# The 80-Minute Journey: A Data-Driven Analysis of Marathon Progression

**Author:** Aditya Padmarajan
**Dataset:** Strava activity export (Feb 2022 – Oct 2025)  

---

## Project Overview

This notebook analyzes **347 running activities over 3.5 years**, documenting the progression from a first-time marathoner (4:46:07 at Royal Victoria Marathon 2022) to a sub-3:30 finisher (3:26:00 at Royal Victoria Marathon 2025) — an improvement of **80 minutes** across 6 marathon races.

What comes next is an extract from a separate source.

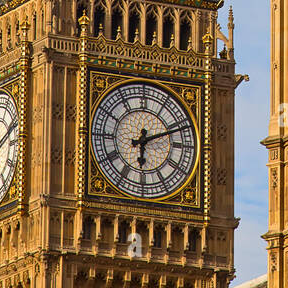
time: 6:11
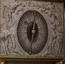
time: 12:32
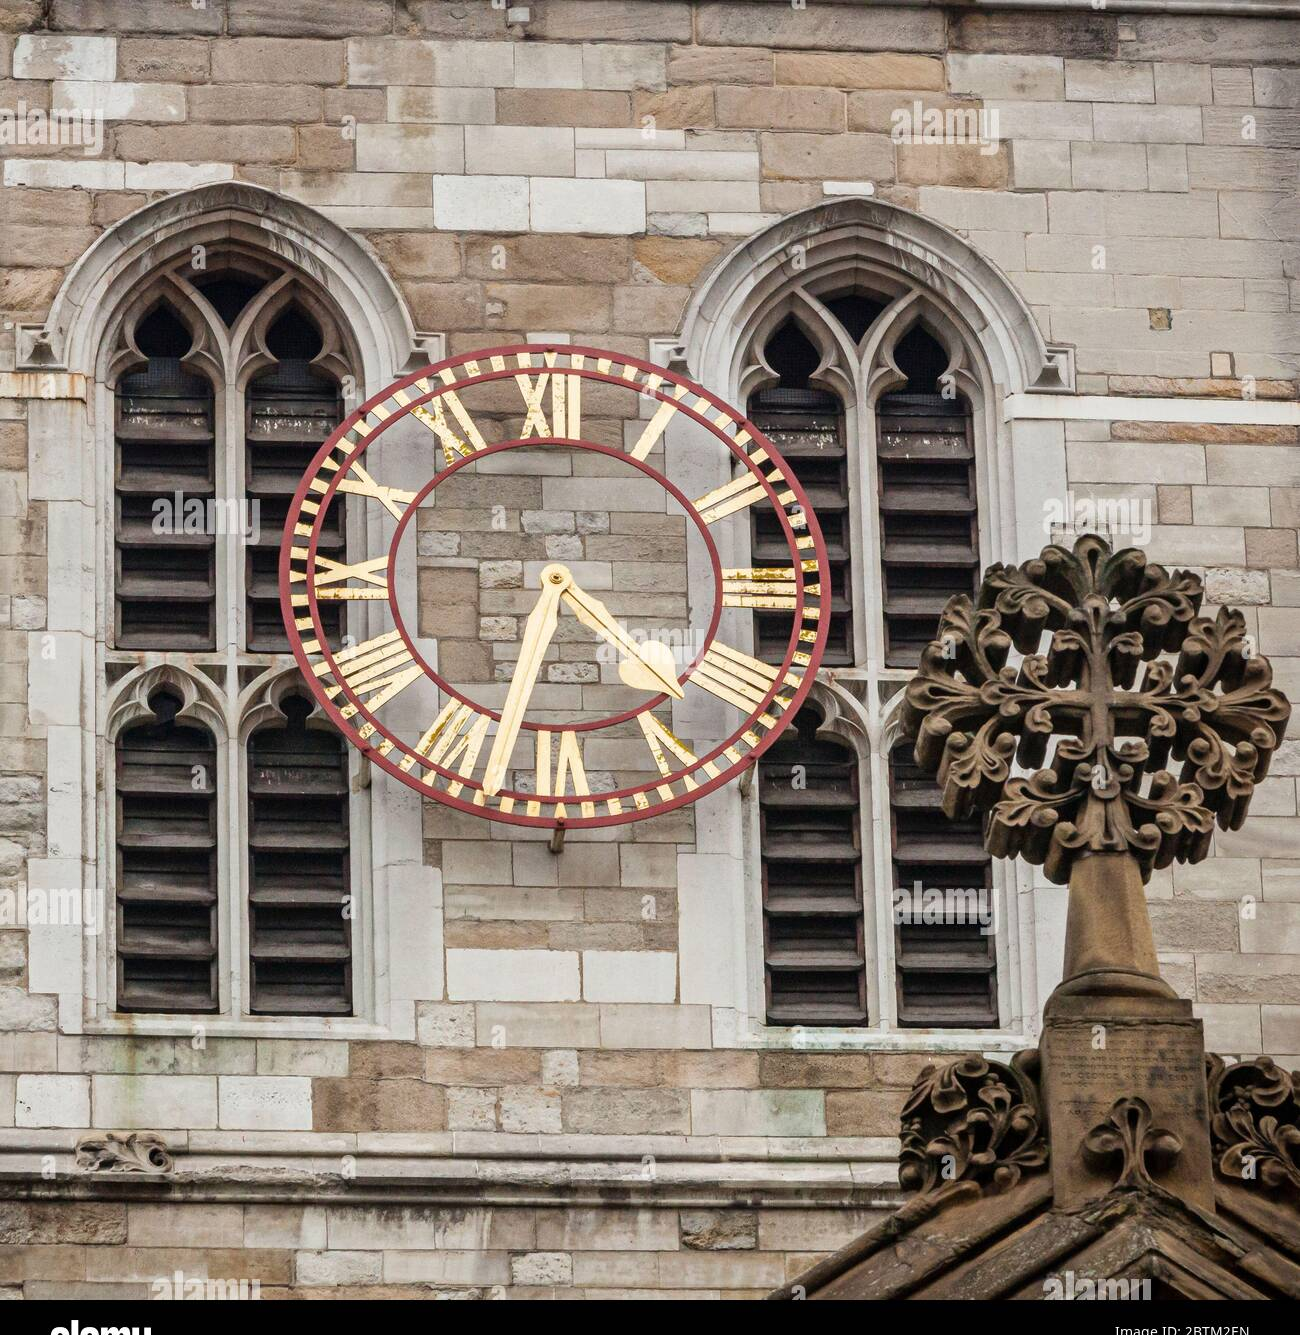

The analysis explores how training patterns, physiological adaptations, and race execution evolved to produce consistent performance gains at two recurring races: the **Royal Victoria Marathon** (4 finishes) and **BMO Vancouver Marathon** (2 finishes).

---

## Datasets

| File | Description | Records |
|------|-------------|---------|
| `activities_dataset.csv` | Complete Strava activity export with pace, HR, elevation, and metadata | 347 activities |
| `global_challenges.csv` | Strava challenge participation history | 699 challenges |

---

## Marathon Race Summary (Official Times)

| Race | Date | Finish Time | Pace | Avg HR |
|------|------|-------------|------|--------|
| Royal Victoria Marathon 2022 | Oct 9, 2022 | 4:46:07 | 6:30/km | 147 bpm |
| BMO Vancouver Marathon 2023 | May 7, 2023 | 4:25:48 | 6:13/km | 160 bpm |
| Royal Victoria Marathon 2023 | Oct 8, 2023 | 4:16:58 | 6:04/km | 161 bpm |
| Royal Victoria Marathon 2024 | Oct 13, 2024 | 3:47:47 | 5:22/km | 162 bpm |
| BMO Vancouver Marathon 2025 | May 4, 2025 | 3:37:23 | 5:07/km | 164 bpm |
| Royal Victoria Marathon 2025 | Oct 12, 2025 | 3:26:00 | 4:50/km | 170 bpm |

---

## Planned Visualizations

### 1. Marathon Progression Timeline
A bar or line chart displaying finish times across all 6 marathons, highlighting the downward trend from 4:46 to 3:26. This serves as the anchor visualization for the entire analysis.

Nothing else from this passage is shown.